I want to prove, that the matrix $ \Gamma:=\Big(\min\{t_i,t_j\}-t_i\cdot t_j\Big)_{1\leq i,j\leq k}\in\mathbb{R}^{k\times k} $ is positive definite where $0\leq t_1<\ldots<t_k\leq 1$.
I tried several things, but nothing worked. Thanks for help!
Edit: I already know, that $\Gamma$ is positive semi-definite, because it is the covariance function of the brownian bridge. So it would be enough to show, that 0 is'nt an eigenvalue of $\Gamma$, which has a lot of equvivalences, like $\text{rg}\,\Gamma=k$ for example. But even this I cannot proof.
I am not sure that this claim is correct. For instance, consider $\{t_{1}, t_{2} \} = \{1/2, 1 \}$ Then. $\Gamma = \left( \begin{matrix} 1/4 & 0 \\ 0 & 0 \end{matrix} \right)$. Then $\Gamma$ has eigenvalues $0,1/4$, which implies that $\Gamma$ is not positive definite because $0$ is an eigenvalue of $\Gamma$ with eigenvector $\langle 0 , 1 \rangle$.

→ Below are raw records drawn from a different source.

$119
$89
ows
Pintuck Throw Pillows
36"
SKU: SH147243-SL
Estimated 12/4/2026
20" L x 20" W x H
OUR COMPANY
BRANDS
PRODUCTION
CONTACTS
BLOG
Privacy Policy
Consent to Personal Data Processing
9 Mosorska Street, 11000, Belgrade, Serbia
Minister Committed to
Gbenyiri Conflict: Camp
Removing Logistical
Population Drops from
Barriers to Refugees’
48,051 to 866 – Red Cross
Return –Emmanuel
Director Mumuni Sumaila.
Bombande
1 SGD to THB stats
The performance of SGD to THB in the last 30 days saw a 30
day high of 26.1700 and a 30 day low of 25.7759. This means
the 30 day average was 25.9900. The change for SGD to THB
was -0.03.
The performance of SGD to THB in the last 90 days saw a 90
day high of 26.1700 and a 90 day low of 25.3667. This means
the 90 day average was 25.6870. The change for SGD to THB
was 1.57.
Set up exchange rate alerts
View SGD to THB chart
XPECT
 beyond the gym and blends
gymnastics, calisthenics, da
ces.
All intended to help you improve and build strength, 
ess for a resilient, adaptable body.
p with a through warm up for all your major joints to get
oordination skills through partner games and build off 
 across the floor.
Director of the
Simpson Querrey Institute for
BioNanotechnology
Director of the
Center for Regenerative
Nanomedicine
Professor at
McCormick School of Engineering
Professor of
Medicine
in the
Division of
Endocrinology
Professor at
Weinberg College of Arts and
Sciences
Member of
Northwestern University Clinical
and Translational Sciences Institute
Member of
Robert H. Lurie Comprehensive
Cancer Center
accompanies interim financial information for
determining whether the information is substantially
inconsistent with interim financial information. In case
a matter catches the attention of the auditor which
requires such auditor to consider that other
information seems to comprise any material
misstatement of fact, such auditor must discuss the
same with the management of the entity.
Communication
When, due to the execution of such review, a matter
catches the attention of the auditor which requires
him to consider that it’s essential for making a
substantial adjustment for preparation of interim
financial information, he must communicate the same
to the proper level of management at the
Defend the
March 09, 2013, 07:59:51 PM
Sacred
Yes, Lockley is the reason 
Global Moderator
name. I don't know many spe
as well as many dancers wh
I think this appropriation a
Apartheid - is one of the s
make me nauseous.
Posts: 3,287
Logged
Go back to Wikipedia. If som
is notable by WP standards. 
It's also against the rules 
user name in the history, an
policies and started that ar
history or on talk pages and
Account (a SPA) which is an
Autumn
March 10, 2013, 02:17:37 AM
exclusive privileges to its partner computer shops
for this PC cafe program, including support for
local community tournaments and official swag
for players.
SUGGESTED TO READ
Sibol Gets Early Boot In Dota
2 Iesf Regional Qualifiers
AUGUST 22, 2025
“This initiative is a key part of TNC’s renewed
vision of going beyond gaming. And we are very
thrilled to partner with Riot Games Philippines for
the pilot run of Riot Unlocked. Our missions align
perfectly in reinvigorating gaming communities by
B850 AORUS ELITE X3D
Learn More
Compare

I think if $0 < t_{1} \leq \dots \leq t_{k} < 1$ then the claim might be true. In this case, you just have to show that $det(\Gamma) > 0$, and then you can use induction to claim that the upper left sub-matrices have positive determinant (induct on the dimension). Hope this helps.